Architecture students have designed a clever way to bring groceries back home – Packtasche (Pack Bag), foldable panniers you can pick up at the checkout.
Carrier bags hanging on for dear life off the handle bars of bicycles could well and truly become things of the past, if the solution to carrying groceries home, created by two architecture students in Vienna, gets a wide adoption.
The solution comes in the form a foldable, cardboard pannier, that can be filled with your grocery haul and then placed on your bike.
The product, Packtasche, was designed by budding architects, Philipp Moherndl and Matthias Lechner; ideally stores would offer it to customers a replacement of shopping bags and carrier bags.
A simple assemble, light in weight and wholly recyclable means that carrier bags could be disappearing, and it also means that shoppers don’t have to worry about whether what they’re purchasing will fit inside their backpack and the weight can be lifted off their shoulders, literally.
While many cyclists may be familiar with panniers and may already own one, not everyone fancies the idea of carrying them around all day when they’re not using their bicycles.
The designers told an architecture publishing company: “Due to the mass appeal of the bike, conventional cycling accessories do not fit the lifestyle of many urban cyclists.

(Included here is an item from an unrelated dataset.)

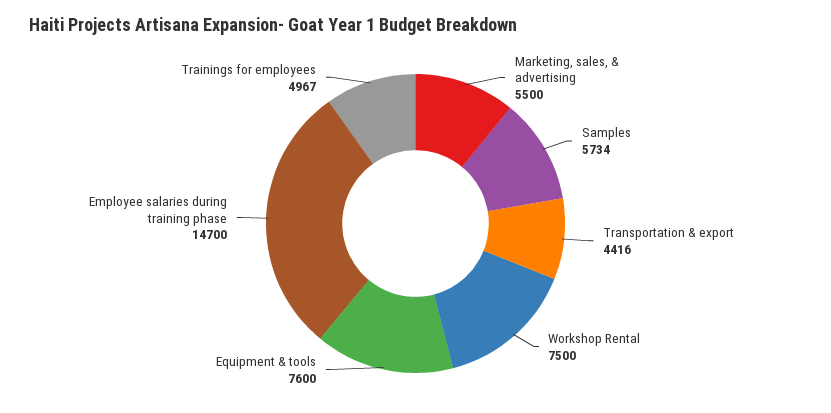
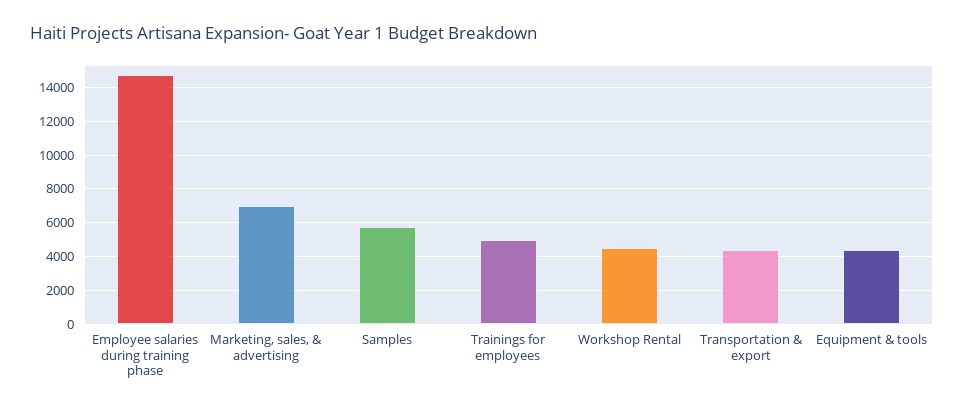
Marketing, sales, & advertising: 5500 -> 7000
Workshop Rental: 7500 -> 4500
Equipment & tools: 7600 -> 4500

The limited transport capacity of usual bicycles makes shopping difficult and inflexible.
“People often do their shopping spontaneously, on their way home or whilst cycling in the city. therefore we wanted to come up with a more flexible solution: a multi-use bag for bicycles, which is low priced and environmentally-friendly.”
The final design incorporates a handle that makes it easy to carry when not travelling on the bike, and once on it, the panniers fit over a rear rack.
“Our main goal was to make cycling in the city even more practical and attractive than it already is. The Packtasche is our small contribution to make cycling more attractive to people and hence support sustainable urban mobility,” explained Lechner.
The pair are currently hoping to expand their market to Europe and are planing to launch a Kickstarter campaign for their product.